10 Rules for Raising Kids in a High-Tech World: How Parents Can Stop Smartphones, Social Media, and Gaming from Taking Over Their Children’s Lives by Jean Twenge, PhD.
When she published iGen in 2017, psychologist and researcher Dr Jean Twenge was one of the first to hypothesise that the adolescent mental health crisis may be due to smartphones and social media. But it was only when her own children reached adolescence – they’re now aged 18, 16 and 13 – that she realised the advice to parents was largely “vague and squishy”.
It’s why she’s just published 10 Rules for Raising Kids in a High-Tech World, which guides parents through when to give a child their first smartphone (spoiler: not before they get their driver’s licence), how to keep them from accessing social media before they’re ready and the best ways to set up effective parental controls.
Although Twenge is an academic – she’s also Jonathan Haidt’s research partner – this book is informed by her own parenting. As she says: “My philosophy is to try to help parents with concrete suggestions, because I really didn’t find a lot of that out there when we were trying to figure that out with our own kids.”
The Tech Diet for Your Child and Teen: The 7-Step Plan to Unplug and Reclaim Your Kid’s Childhood (And Your Family’s Sanity) by Brad Marshall
Why does your child explode when you tell them to stop gaming or, more forcefully, switch off the wi-fi? What can you do when they say they’re doing homework… but you catch them switching screens?

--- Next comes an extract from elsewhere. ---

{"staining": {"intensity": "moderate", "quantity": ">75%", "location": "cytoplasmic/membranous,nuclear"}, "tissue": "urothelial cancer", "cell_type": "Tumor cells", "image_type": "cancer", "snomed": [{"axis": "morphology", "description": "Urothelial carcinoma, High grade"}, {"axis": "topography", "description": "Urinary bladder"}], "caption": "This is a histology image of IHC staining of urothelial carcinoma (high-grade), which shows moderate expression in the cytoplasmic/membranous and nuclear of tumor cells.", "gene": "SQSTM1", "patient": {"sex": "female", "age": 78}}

Australian psychologist Brad Marshall knows what makes our children tick, and he also knows what makes screen addiction so powerful. But instead of alarmism, he deals in actionable and realistic strategies, and also includes tips for parents who are raising neurodivergent kids.

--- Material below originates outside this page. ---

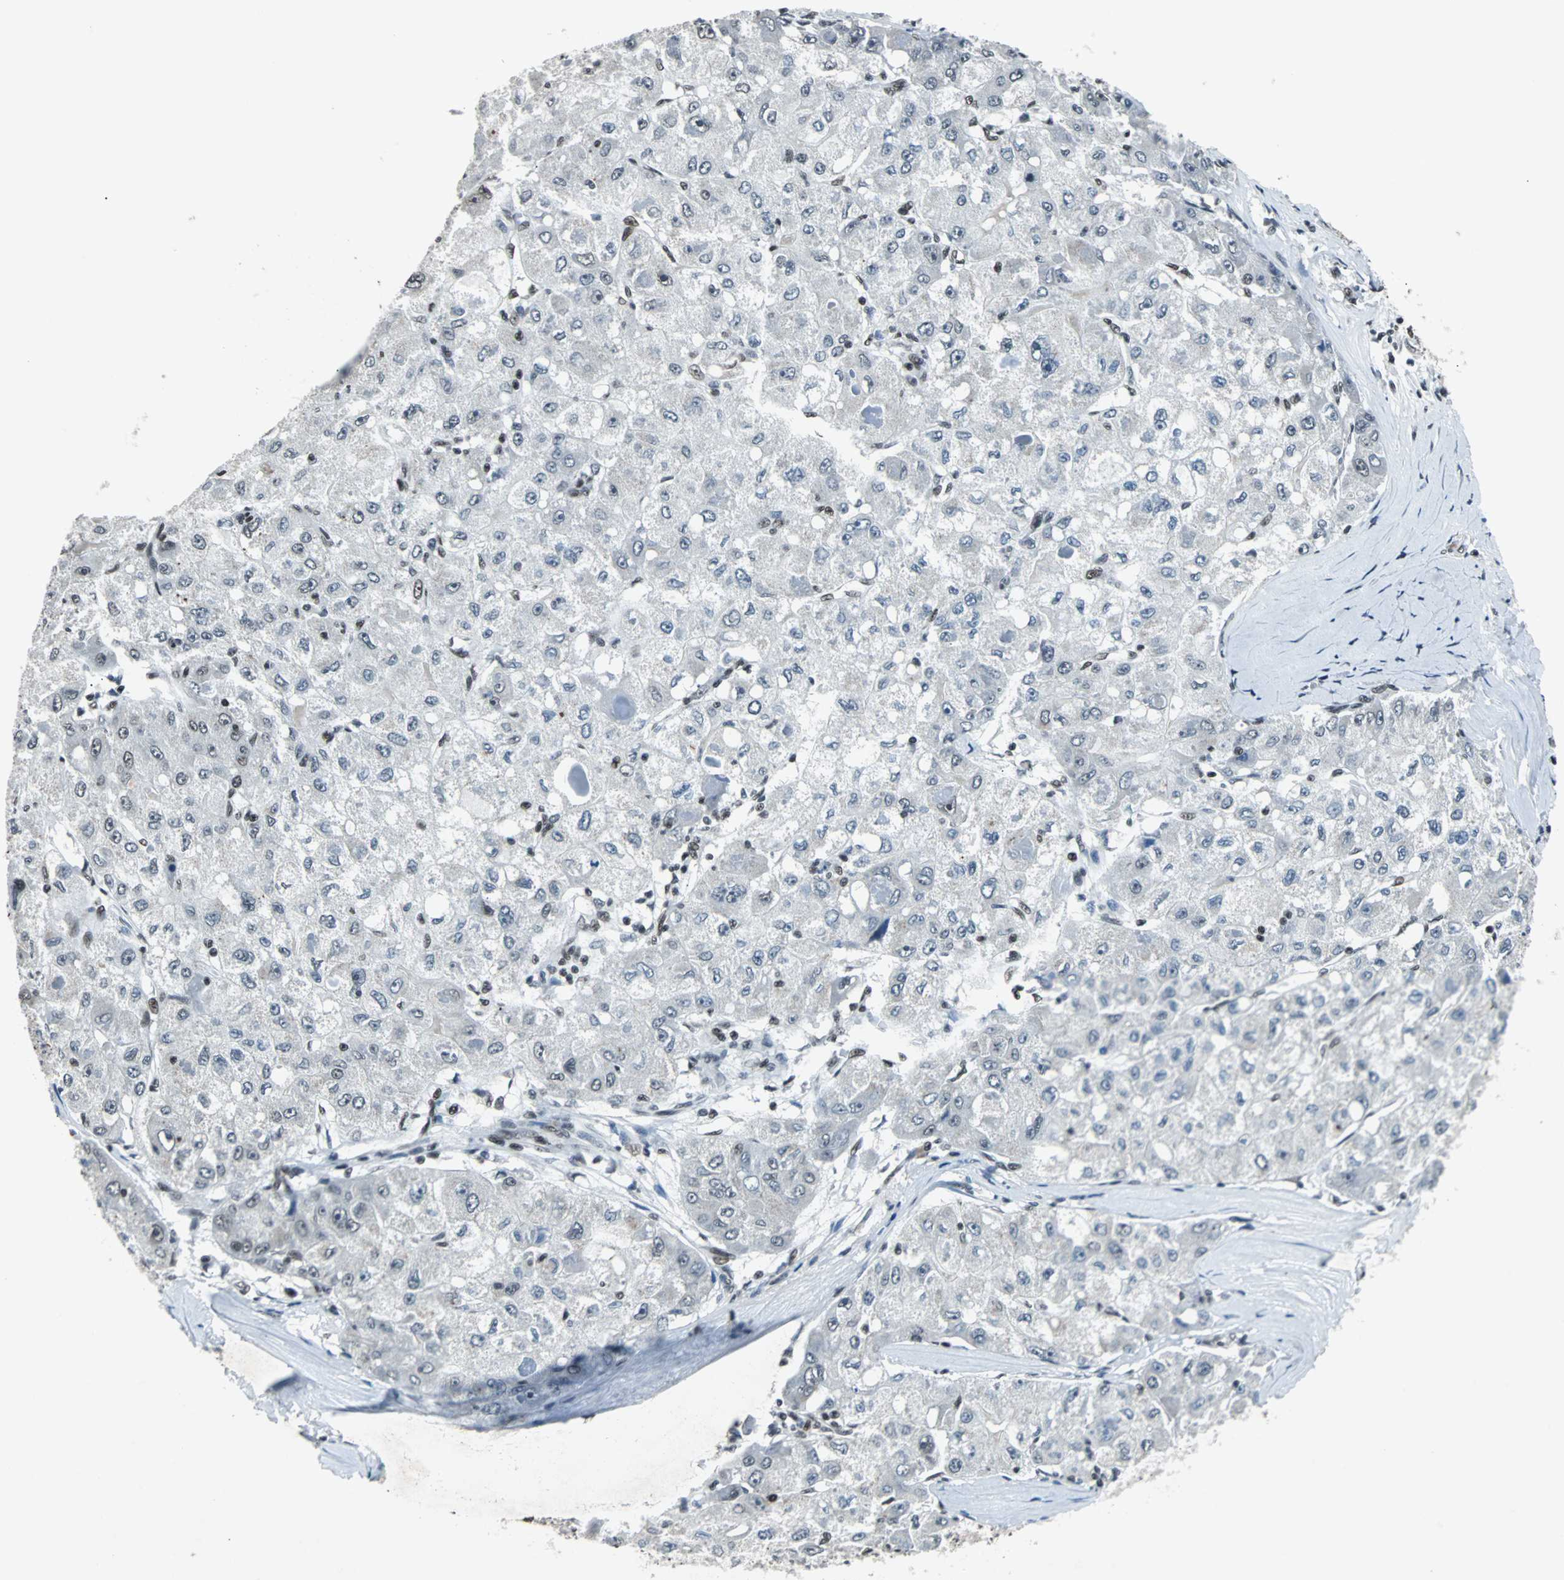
{"staining": {"intensity": "moderate", "quantity": "25%-75%", "location": "nuclear"}, "tissue": "liver cancer", "cell_type": "Tumor cells", "image_type": "cancer", "snomed": [{"axis": "morphology", "description": "Carcinoma, Hepatocellular, NOS"}, {"axis": "topography", "description": "Liver"}], "caption": "This photomicrograph exhibits hepatocellular carcinoma (liver) stained with IHC to label a protein in brown. The nuclear of tumor cells show moderate positivity for the protein. Nuclei are counter-stained blue.", "gene": "GATAD2A", "patient": {"sex": "male", "age": 80}}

An advocate for balance instead of bans, Marshall offers a blueprint for fostering resilience and self-control. His Instagram, @unpluggedpsychologist, also has great content on everything from AI to brain rot games.
Generation Connected: How to Parent in a Digital World – at Every Age and Stage by Dr Jo Orlando
Published this year, this book doesn’t demonise technology nor does it ignore the risks. But its focus on encouraging ongoing conversations about social media and families working together takes a more sustainable approach beyond pat suggestions like “just limit screen time”. It’s also informed by Orlando’s extensive work with Australian families across cities and remote areas.
As well as offering a roadmap starting with a child’s first taps on a screen through the complex teenage arena of cyberbullying, digital dependency, social media pressure and “zombie-scrolling”, Orlando works through a “three forces” framework that addresses brain development, tech design and social context.
How We Grow Up: Understanding Adolescence by Matt Richtel
Richtel is a journalist, not a psychologist or an academic. So his book, which expands on his award-winning New York Times series on the teen mental health crisis, weaves research with superb storytelling. (It’s also been endorsed by former US Surgeon General Dr Vivek Murthy.)
Instead of moral panic, Richtel demonstrates great empathy to teens, even writing a letter to them, while explaining how adolescents once tested themselves in the natural world versus today, where their greatest battles are internal. It’s a great examination of what he calls “Generation Rumination”.
Stolen Focus: Why You Can’t Pay Attention – and How to Think Deeply Again by Johann Hari
Not specifically a guide for handling teens, but if you want a book to shock you out of your own worrying phone usage, this is the one. Hari takes readers on a journey from Elvis’s Graceland to the nerve-centres of Silicon Valley to illustrated how our attention has been hijacked.
He showcases how adolescents are particularly vulnerable to reward cycles, comparison and social feedback while revealing, through sound investigative journalism, how our attention is fragmenting and our happiness evaporating. He also calls social media companies to account. Why, for instance, does Meta not offer a feature encouraging friends in geographical proximity to meet up in real life? Answer: because it would pull them away from being online. You’ll come away feeling validated and inspired.